Inverse Variation: Solve for y when x=5

[amanda_]

Homework Statement

If y varies inversely as the square of x, and y = 1/8 when x = 1, find y when x = 5.

y = 8/25
y = 1/200

The Attempt at a Solution

The equation to find this is y=k/x, I know that. I've tried to plug in both given answers to see which ones matched but neither of them did. I'm not sure what to plug in for k or x. I just need someone to correctly set this up for me and I'll be able to solve it.

 

[Mark44]

Homework Statement

If y varies inversely as the square of x, and y = 1/8 when x = 1, find y when x = 5.

y = 8/25
y = 1/200

The Attempt at a Solution

The equation to find this is y=k/x, I know that.

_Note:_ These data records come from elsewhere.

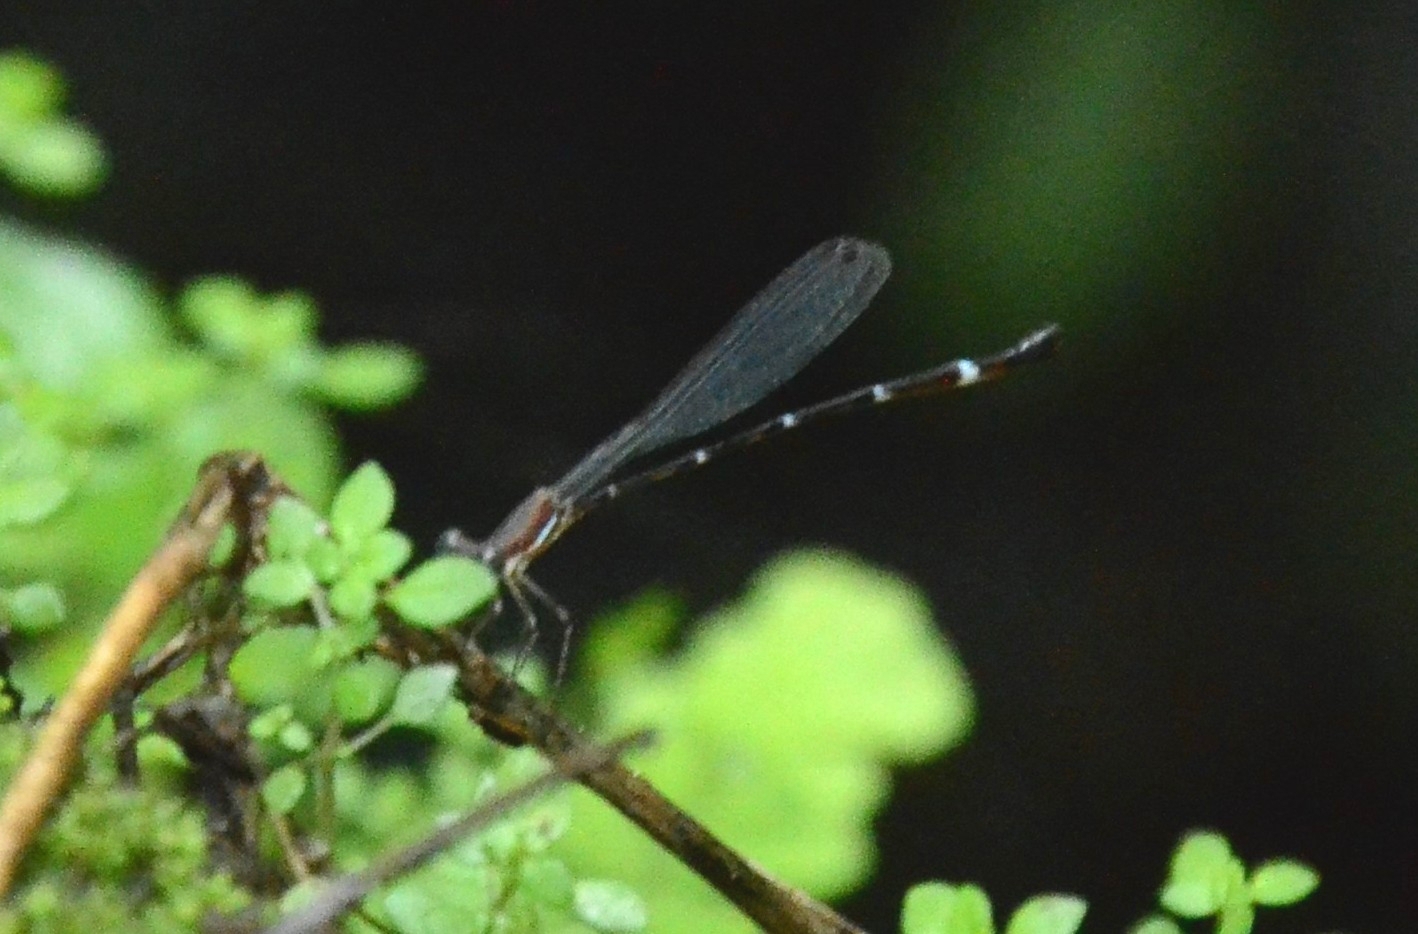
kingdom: Animalia
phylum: Arthropoda
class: Insecta
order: Odonata
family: Platystictidae
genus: Protosticta
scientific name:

No, it says that y varies inversely as the square of x.

I've tried to plug in both given answers to see which ones matched but neither of them did. I'm not sure what to plug in for k or x. I just need someone to correctly set this up for me and I'll be able to solve it.

 

[rock.freak667]

If y varies inversely as the square of x

The Attempt at a Solution

The equation to find this is y=k/x[/QUOTE]

You'll need to try again, if the cube of x is x³, the square of x is?

 

[amanda_]

You'll need to try again, if the cube of x is x³, the square of x is?

x²

So if I square 5 and cross multiply it's 8/25. Is that right?

 

[Mark44]

x²

So if I square 5 and cross multiply it's 8/25. Is that right?

No, it's not. You skipped some steps. First, what is the equation? And you know that when x = 1, y = 1/8.